President of ADB Takehiko Nakao - Credit: ADB

President of ADB Takehiko Nakao – Credit: ADB

ADB president Takehiko Nakao said the ADB is heartened to see that “the world is again paying attention to food.” While the institution sees continuing efforts in improving food-related technologies in other fields such as forestry and fisheries, he said it is agriculture that needs urgent improvements, citing such technologies as remote sensing, diversifying fertilisers and using insecticides that are of organic or natural-made substances.

Nakao said the ADB has provided loans and assistance since two years after its establishment in 1966 to the agriculture sector, where 30 percent of loans and grants were given out. The ADB will mark its 50th year of development partnership in the region in December 2016. Headquartered in Manila, it is owned by 67 members—48 from the region. In 2015, ADB assistance totaled 27.2 billion dollars, including cofinancing of 10.7 billion dollars.

In its newest partnership is with the International Rice Research Institute (IRRI), which is based in Los Banos, Laguna, Philippines, Nakao and IRRI director general Matthew Morell signed an agreement during the food security forum to promote food security in Asia Pacific by increasing collaboration on disseminating research and other knowledge on the role of advanced agricultural technologies in providing affordable food for all.

The partnership agreement will entail the two institutions to undertake annual consultations to review and ensure alignment of ongoing collaborative activities, and to develop a joint work program that will expand the use of climate-smart agriculture and water-saving technologies to increase productivity and boost the resilience of rice cultivation systems, and to minimize the carbon footprint of rice production.

Nakao said the ADB collaboration with IRRI is another step toward ensuring good food and nutrition for all citizens of the region. “We look forward to further strengthening our cooperation in this area to promote inclusive and sustainable growth, as well as to combat climate change.” Morell of the IRRI said the institution “looks forward to deepening our already strong partnership as we jointly develop and disseminate useful agricultural technologies throughout Asia.”

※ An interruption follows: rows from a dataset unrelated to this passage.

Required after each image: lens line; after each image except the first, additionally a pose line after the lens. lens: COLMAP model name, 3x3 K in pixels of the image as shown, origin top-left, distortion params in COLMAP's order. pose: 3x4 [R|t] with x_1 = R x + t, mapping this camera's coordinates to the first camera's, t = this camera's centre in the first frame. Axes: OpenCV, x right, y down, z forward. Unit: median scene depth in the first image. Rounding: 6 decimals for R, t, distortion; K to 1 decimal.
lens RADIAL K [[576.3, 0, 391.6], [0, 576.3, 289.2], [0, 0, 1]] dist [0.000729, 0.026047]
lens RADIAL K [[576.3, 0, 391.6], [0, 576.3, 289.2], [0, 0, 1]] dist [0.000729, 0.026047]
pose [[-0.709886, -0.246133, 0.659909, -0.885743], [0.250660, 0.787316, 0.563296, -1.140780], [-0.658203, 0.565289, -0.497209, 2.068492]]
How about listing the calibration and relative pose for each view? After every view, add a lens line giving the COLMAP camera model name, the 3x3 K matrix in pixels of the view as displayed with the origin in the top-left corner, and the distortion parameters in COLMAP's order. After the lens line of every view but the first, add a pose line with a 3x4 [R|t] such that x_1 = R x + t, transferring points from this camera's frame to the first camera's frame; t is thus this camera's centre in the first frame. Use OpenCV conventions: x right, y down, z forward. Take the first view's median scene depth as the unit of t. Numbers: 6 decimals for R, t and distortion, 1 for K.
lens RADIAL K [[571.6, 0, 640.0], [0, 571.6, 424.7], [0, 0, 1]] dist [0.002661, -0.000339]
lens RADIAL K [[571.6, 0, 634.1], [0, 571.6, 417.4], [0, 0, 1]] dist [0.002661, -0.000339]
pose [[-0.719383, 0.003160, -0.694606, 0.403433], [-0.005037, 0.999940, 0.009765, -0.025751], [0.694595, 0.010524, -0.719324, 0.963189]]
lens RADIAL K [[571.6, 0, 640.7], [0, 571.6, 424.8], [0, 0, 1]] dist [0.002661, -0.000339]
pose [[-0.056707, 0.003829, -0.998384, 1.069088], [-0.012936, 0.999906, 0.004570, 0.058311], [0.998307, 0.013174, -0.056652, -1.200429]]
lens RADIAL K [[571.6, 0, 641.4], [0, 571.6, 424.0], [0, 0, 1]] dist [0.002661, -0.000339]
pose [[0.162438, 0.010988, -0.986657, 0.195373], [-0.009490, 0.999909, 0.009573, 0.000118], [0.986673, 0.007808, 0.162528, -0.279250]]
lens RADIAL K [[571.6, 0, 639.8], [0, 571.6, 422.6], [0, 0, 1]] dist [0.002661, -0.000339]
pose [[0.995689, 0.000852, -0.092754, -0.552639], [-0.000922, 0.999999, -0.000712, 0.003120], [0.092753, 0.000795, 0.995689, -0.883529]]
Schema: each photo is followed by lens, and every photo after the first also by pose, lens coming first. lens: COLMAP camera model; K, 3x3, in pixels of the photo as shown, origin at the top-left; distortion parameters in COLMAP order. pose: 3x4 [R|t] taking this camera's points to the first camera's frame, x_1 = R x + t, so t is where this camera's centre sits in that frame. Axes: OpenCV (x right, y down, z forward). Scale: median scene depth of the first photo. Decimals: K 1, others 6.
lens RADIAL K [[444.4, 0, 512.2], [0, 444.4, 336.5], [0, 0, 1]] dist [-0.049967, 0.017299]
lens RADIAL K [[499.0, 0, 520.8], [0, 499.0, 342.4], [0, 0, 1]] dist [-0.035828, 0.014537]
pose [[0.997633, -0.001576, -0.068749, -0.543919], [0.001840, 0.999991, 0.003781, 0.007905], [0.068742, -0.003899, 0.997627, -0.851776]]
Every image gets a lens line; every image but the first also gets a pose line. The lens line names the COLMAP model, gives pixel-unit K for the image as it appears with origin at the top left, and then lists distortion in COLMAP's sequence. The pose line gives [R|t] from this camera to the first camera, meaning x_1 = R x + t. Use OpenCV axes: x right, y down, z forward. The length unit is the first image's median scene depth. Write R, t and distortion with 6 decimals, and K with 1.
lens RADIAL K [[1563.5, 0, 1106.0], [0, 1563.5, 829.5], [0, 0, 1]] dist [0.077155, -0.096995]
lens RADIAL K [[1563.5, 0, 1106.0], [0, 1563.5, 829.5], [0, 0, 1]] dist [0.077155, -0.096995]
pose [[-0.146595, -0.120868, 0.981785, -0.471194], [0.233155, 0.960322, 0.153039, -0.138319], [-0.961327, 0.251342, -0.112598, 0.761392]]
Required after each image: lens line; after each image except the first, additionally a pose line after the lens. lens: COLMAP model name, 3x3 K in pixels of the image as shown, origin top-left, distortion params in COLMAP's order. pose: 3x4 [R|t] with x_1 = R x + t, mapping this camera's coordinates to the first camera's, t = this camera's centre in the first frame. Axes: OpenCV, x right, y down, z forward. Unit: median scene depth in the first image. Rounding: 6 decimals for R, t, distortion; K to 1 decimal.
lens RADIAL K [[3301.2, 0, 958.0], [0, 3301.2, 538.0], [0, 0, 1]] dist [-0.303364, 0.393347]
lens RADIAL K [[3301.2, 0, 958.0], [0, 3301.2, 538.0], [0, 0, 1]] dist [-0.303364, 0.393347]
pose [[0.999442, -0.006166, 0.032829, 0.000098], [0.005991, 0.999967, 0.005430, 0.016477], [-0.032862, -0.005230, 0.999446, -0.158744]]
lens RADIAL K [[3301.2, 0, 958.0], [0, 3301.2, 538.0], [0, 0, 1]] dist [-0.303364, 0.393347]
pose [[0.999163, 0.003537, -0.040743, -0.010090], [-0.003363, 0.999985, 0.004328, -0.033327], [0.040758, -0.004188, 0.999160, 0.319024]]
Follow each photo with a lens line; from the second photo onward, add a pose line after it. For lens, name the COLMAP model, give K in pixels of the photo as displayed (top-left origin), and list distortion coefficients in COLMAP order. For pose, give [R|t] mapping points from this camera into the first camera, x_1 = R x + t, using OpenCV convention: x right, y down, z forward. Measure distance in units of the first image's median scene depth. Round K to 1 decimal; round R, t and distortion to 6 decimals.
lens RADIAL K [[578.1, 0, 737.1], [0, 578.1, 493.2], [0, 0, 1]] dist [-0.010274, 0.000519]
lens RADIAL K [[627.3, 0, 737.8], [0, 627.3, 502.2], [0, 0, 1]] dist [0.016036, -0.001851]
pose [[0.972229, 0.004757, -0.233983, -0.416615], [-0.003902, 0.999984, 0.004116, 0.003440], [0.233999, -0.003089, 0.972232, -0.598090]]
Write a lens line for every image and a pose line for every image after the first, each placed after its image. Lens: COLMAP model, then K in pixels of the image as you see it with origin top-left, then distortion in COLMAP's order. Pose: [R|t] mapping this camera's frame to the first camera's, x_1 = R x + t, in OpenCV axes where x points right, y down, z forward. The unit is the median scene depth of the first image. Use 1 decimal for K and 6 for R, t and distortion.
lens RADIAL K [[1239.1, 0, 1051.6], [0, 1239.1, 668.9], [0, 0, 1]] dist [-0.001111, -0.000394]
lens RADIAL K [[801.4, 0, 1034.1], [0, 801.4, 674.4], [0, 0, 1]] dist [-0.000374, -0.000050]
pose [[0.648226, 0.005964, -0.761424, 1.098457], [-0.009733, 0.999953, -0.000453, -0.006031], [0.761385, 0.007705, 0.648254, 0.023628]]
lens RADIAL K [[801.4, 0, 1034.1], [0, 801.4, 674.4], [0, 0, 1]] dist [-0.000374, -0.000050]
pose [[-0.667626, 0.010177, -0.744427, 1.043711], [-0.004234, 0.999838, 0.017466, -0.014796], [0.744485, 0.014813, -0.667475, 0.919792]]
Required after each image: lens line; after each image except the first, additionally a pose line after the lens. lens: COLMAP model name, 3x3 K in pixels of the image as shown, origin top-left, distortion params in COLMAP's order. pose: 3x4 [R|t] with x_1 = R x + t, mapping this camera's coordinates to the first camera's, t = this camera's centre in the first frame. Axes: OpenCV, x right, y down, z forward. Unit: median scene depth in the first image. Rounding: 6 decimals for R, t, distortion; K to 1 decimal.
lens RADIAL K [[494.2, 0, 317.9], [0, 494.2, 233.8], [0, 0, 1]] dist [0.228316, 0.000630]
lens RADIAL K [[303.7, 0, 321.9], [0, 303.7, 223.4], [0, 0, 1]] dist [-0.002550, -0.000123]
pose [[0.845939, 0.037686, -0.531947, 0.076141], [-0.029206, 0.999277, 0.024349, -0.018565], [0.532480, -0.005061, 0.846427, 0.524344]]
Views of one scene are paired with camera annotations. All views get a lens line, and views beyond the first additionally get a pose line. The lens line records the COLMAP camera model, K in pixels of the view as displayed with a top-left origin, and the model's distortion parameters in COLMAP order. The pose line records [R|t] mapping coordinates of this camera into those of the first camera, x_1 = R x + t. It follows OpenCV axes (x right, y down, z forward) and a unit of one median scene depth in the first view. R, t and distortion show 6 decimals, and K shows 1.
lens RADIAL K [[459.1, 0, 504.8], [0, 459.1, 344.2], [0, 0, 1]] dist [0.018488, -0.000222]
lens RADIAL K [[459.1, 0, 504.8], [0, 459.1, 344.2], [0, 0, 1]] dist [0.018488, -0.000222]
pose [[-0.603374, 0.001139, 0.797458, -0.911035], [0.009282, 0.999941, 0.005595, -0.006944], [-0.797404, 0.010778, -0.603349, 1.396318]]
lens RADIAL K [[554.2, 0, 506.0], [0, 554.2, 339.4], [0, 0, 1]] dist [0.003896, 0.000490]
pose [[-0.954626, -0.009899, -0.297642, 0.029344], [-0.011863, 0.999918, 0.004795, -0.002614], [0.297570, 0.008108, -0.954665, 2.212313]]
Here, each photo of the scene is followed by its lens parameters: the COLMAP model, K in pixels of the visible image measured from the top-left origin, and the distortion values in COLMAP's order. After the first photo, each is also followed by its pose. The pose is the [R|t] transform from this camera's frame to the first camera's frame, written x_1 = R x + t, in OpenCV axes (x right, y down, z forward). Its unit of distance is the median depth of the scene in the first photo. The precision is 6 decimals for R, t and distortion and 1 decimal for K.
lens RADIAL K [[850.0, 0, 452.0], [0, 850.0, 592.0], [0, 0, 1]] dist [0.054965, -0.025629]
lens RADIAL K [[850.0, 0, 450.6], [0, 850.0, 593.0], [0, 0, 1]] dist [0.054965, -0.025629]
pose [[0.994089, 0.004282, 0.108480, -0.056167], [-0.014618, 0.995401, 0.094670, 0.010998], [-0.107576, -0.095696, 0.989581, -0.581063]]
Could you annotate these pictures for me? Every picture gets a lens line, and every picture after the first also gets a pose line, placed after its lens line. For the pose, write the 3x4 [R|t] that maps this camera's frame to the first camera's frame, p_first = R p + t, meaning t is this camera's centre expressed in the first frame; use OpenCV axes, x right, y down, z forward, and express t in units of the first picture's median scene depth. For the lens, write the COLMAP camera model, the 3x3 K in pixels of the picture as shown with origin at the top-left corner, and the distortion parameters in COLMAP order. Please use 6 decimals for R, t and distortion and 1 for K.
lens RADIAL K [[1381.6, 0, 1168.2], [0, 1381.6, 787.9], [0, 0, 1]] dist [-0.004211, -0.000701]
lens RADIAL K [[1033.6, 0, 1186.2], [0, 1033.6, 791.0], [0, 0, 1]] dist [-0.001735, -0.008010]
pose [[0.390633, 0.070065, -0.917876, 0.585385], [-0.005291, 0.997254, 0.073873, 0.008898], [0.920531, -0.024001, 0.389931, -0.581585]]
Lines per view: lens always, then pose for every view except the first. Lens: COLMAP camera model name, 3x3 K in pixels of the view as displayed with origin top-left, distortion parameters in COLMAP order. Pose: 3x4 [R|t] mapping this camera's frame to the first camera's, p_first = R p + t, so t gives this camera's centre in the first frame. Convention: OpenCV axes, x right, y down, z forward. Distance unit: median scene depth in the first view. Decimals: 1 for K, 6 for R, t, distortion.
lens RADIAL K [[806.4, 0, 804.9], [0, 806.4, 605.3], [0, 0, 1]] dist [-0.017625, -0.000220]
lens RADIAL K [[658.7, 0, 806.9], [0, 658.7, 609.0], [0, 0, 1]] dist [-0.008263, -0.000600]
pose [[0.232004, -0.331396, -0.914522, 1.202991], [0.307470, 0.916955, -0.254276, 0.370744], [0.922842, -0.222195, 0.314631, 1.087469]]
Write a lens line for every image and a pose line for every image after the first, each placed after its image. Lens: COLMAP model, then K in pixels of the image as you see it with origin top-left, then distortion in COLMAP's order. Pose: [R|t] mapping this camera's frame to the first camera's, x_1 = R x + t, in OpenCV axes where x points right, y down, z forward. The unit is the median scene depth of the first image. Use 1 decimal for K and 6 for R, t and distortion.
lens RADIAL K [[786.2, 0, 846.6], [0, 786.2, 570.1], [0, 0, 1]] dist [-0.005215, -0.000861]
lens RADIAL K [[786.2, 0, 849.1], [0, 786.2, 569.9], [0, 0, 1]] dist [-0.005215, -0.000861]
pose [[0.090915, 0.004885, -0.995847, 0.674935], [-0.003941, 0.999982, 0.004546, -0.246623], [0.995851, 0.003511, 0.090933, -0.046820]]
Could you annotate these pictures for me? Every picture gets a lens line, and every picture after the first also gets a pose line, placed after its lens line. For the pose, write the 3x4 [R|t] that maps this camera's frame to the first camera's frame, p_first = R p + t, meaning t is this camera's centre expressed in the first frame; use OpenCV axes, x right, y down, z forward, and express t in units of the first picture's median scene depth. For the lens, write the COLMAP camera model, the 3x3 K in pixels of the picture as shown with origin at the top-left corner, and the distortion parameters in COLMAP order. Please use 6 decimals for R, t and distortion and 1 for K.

DG IPS Farhana Haque Rahman - Credit: ADB

DG IPS Farhana Haque Rahman – Credit: ADB

The ADB’s earlier agreements on agriculture was with Cambodia in 2013 with a 70-million-dollar climate-smart agriculture initiative called the Climate-Resilient Rice Commercialization Sector Development Program that will include generating seeds that are better adapted to Cambodia’s climate.

ADB has committed two billion dollars annually to meet the rising demand for nutritious, safe, and affordable food in Asia and the Pacific, with future support to agriculture and natural resources to emphasize investing in innovative and high-level technologies.

By 2025, the institution said Asia Pacific will have a population of 4.4 billion, and with the rest of Asia experiencing unabated rising populations and migration from countryside to urban areas, the trends will also be shifting towards better food and nutritional options while confronting a changing environment of rising temperatures and increasing disasters that are harmful to agricultural yields.

ADB president Nakao said Asia will face climate change and calamity risks in trying to reach the new Sustainable Development Goals. The institution has reported that post-harvest losses have accounted for 30 percent of total harvests in Asia Pacific; 42 percent of fruits and vegetables and up to 30 percent of grains produced across the region are lost between the farm and the market caused by inadequate infrastructure such as roads, water, power, market facilities and transport systems.

Gathering about 250 participants from governments and intergovernmental bodies in the region that include multilateral and bilateral development institutions, private firms engaged in the agriculture and food business, research and development centers, think tanks, centers of excellence and civil society and advocacy organizations, the ADB held the food security summit with inclusiveness in mind and future directions from food production to consumption.